Health Care Surrogate Designation

A surrogate designation is a document that formally appoints one or more persons to make health care decisions for another if the other is temporarily or permanently unable to make his or her own decisions. It usually permits the surrogate to obtain medical records and can be personalized to incorporate provisions of a living will or even combined with a living will. Health care surrogate designations are important in minimizing confusion and stress that frequently accompany a serious illness or injury. They ensure that the person you choose will make decisions if you are not able. 

A surrogate designation avoids searching for a family member to make emergency decisions and places decision-making clearly in the hands of a named person. Many authorities strongly recommend that all persons prepare a health care surrogate designation. Florida law is designed to make surrogate designations easy to prepare and use, and blank forms can be obtained from many medical providers, office supply stores, and on the internet. Some forms even include living will provisions. Even a simple form is better than none. If you wish to personalize your designation, a qualified attorney can easily assist.


Living Will

Living wills express personal wishes for end of life care. They state what life-prolonging measures an individual desires, and what measures the individual chooses to refuse. Perhaps more than any other document, a living will is deeply personal and requires that one consider the end of life. If you want medical providers to use all available means to prolong your life, then you do not need a living will. This would include resuscitation (“CPR”), use of a ventilator, artificial nutrition (“feeding tubes”), and artificial hydration (“IVs”) for as long as you live. If you do not want one or more of these procedures, or other end-of-life care, it is best to prepare a living will. The Florida laws governing “advance health care directives” attempt to balance the individual’s right to refuse treatment with society’s goal of preserving life. To achieve that balance, Florida law requires living wills be executed with certain formalities and provides a mechanism to challenge in court a surrogate’s decision to refuse or withdraw treatment. 

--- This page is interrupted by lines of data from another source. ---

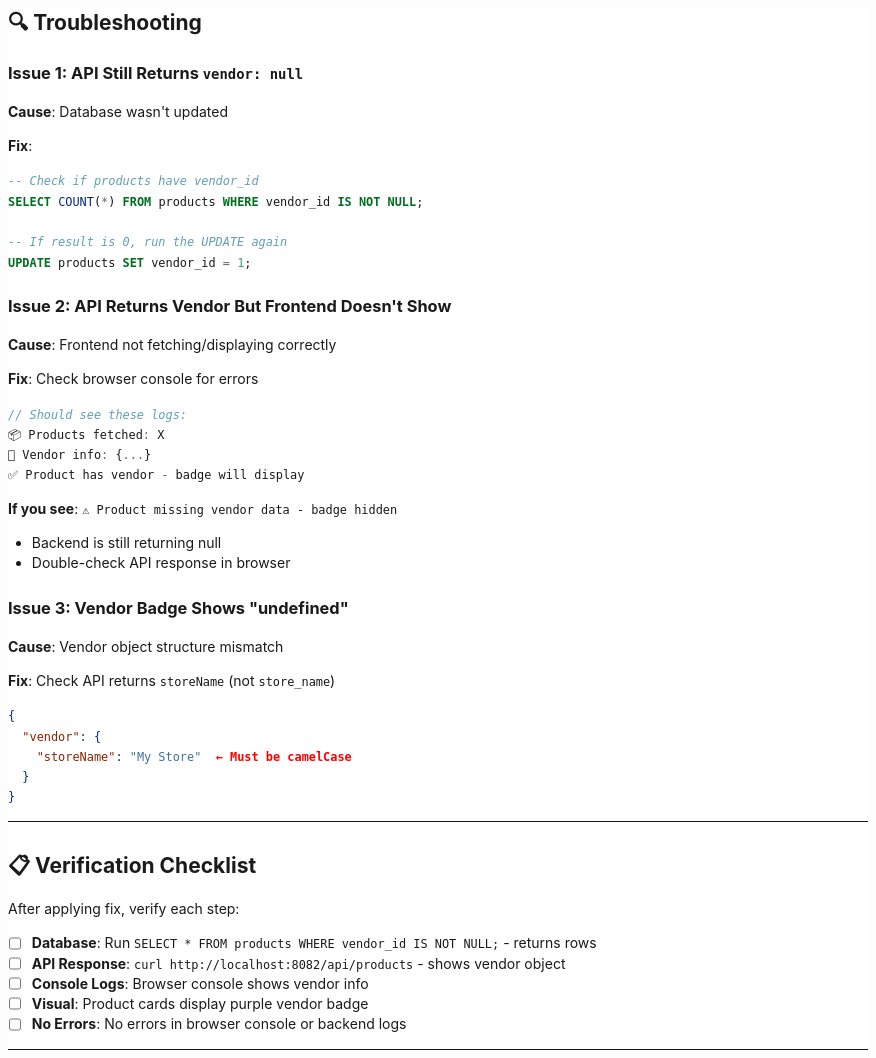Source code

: 
## 🔍 Troubleshooting

### Issue 1: API Still Returns `vendor: null`

**Cause**: Database wasn't updated

**Fix**:
```sql
-- Check if products have vendor_id
SELECT COUNT(*) FROM products WHERE vendor_id IS NOT NULL;

-- If result is 0, run the UPDATE again
UPDATE products SET vendor_id = 1;
```

### Issue 2: API Returns Vendor But Frontend Doesn't Show

**Cause**: Frontend not fetching/displaying correctly

**Fix**: Check browser console for errors
```javascript
// Should see these logs:
📦 Products fetched: X
🏪 Vendor info: {...}
✅ Product has vendor - badge will display
```

**If you see**: `⚠️ Product missing vendor data - badge hidden`
- Backend is still returning null
- Double-check API response in browser

### Issue 3: Vendor Badge Shows "undefined"

**Cause**: Vendor object structure mismatch

**Fix**: Check API returns `storeName` (not `store_name`)
```json
{
  "vendor": {
    "storeName": "My Store"  ← Must be camelCase
  }
}
```

---

## 📋 Verification Checklist

After applying fix, verify each step:

- [ ] **Database**: Run `SELECT * FROM products WHERE vendor_id IS NOT NULL;` - returns rows
- [ ] **API Response**: `curl http://localhost:8082/api/products` - shows vendor object
- [ ] **Console Logs**: Browser console shows vendor info
- [ ] **Visual**: Product cards display purple vendor badge
- [ ] **No Errors**: No errors in browser console or backend logs

---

Living wills executed before Florida amended its laws in 2001, or prepared in another state, are effective, but medical providers may hesitate to honor them. Therefore, if expressing your right to refuse treatment is important to you, it is best to prepare a living will that meets Florida’s 2001 criteria. With or without a living will, your health care surrogate, family, friends, and medical providers can support you best if you tell them about your desires. It may seem morbid or insensitive to talk about end-of-life preferences, but no one knows when a catastrophic injury or illness may strike. If we talk about these matters, then we can live every moment of life to its fullest without worrying about what remains unsaid. The common wisdom to “live each moment as if it were our last” is wisdom indeed.